Anna Whelan Betts (May 15, 1873 – February 6, 1959) was an American illustrator and art teacher who was noted for her paintings of Victorian women in romantic settings. Betts is considered one of the primary artists of the golden age of American illustration during the late 19th and early 20th centuries. Art historian Walt Reed described Betts' work as "characterized by its great beauty and sensitivity."
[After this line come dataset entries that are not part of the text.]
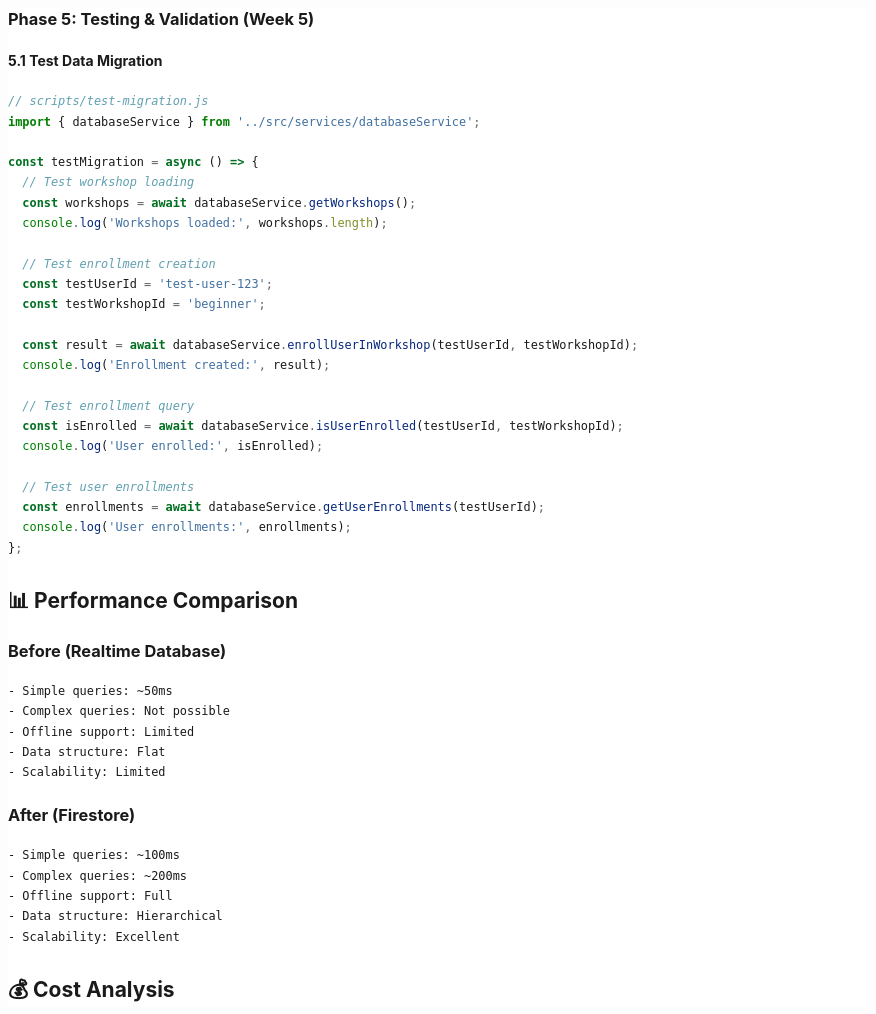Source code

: ### **Phase 5: Testing & Validation (Week 5)**

#### **5.1 Test Data Migration**
```javascript
// scripts/test-migration.js
import { databaseService } from '../src/services/databaseService';

const testMigration = async () => {
  // Test workshop loading
  const workshops = await databaseService.getWorkshops();
  console.log('Workshops loaded:', workshops.length);
  
  // Test enrollment creation
  const testUserId = 'test-user-123';
  const testWorkshopId = 'beginner';
  
  const result = await databaseService.enrollUserInWorkshop(testUserId, testWorkshopId);
  console.log('Enrollment created:', result);
  
  // Test enrollment query
  const isEnrolled = await databaseService.isUserEnrolled(testUserId, testWorkshopId);
  console.log('User enrolled:', isEnrolled);
  
  // Test user enrollments
  const enrollments = await databaseService.getUserEnrollments(testUserId);
  console.log('User enrollments:', enrollments);
};
```

## 📊 **Performance Comparison**

### **Before (Realtime Database)**
```
- Simple queries: ~50ms
- Complex queries: Not possible
- Offline support: Limited
- Data structure: Flat
- Scalability: Limited
```

### **After (Firestore)**
```
- Simple queries: ~100ms
- Complex queries: ~200ms
- Offline support: Full
- Data structure: Hierarchical
- Scalability: Excellent
```

## 💰 **Cost Analysis**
==Early life and education==
Betts was born on May 15, 1873 in Philadelphia, Pennsylvania, the oldest of three children of the physician Thomas Betts and Alice Whelan. Her sister, Ethel Franklin Betts, also became an artist. Betts studied art at the Pennsylvania Academy in Philadelphia with Robert Vonnoh. After graduating, she moved to Paris where she was tutored by the French painter Gustave-Claude-Etienne Courtois.

==Career==
Upon returning to the United States, she studied illustration under Howard Pyle, a professor of illustration art at Drexel Institute, now Drexel University, in Philadelphia. He later founded the Howard Pyle School of Art in Wilmington, Delaware. Betts's first published illustration was for Collier's magazine in 1899. Her work later appeared in many of the popular magazines of the early 1900s including Century Magazine, Harper's, The Ladies’ Home Journal, and St. Nicholas Magazine. Her earliest book illustrations appeared while she was still a Howard Pyle student. For example, Betts illustrated Sarah Orne Jewett's 1899 publication of Betty Leicester’s Christmas published by Houghton Mifflin Company. And in 1900 she was one of the community of illustrators chosen to provide illustrations for The Complete Writings of Nathaniel Hawthorne in 22 volumes by Houghton, Mifflin Company. Betts created the illustrations for volume 1. Betts was honored as a fellow at the Pennsylvania Academy and won several medals, including a bronze medal at the Panama-Pacific International Exposition (1915) in San Francisco.

After her eyesight began failing in 1925, Betts was advised to retire from illustration. She joined the faculty of the small private boys' school, Solebury School, where she worked as an administrator, hostess and art teacher.

In 1944, Betts retired from teaching and moved to New Hope, Pennsylvania, to live with her sister Ethel.

==Death==
On February 6, 1959, Betts died at their home in Philadelphia.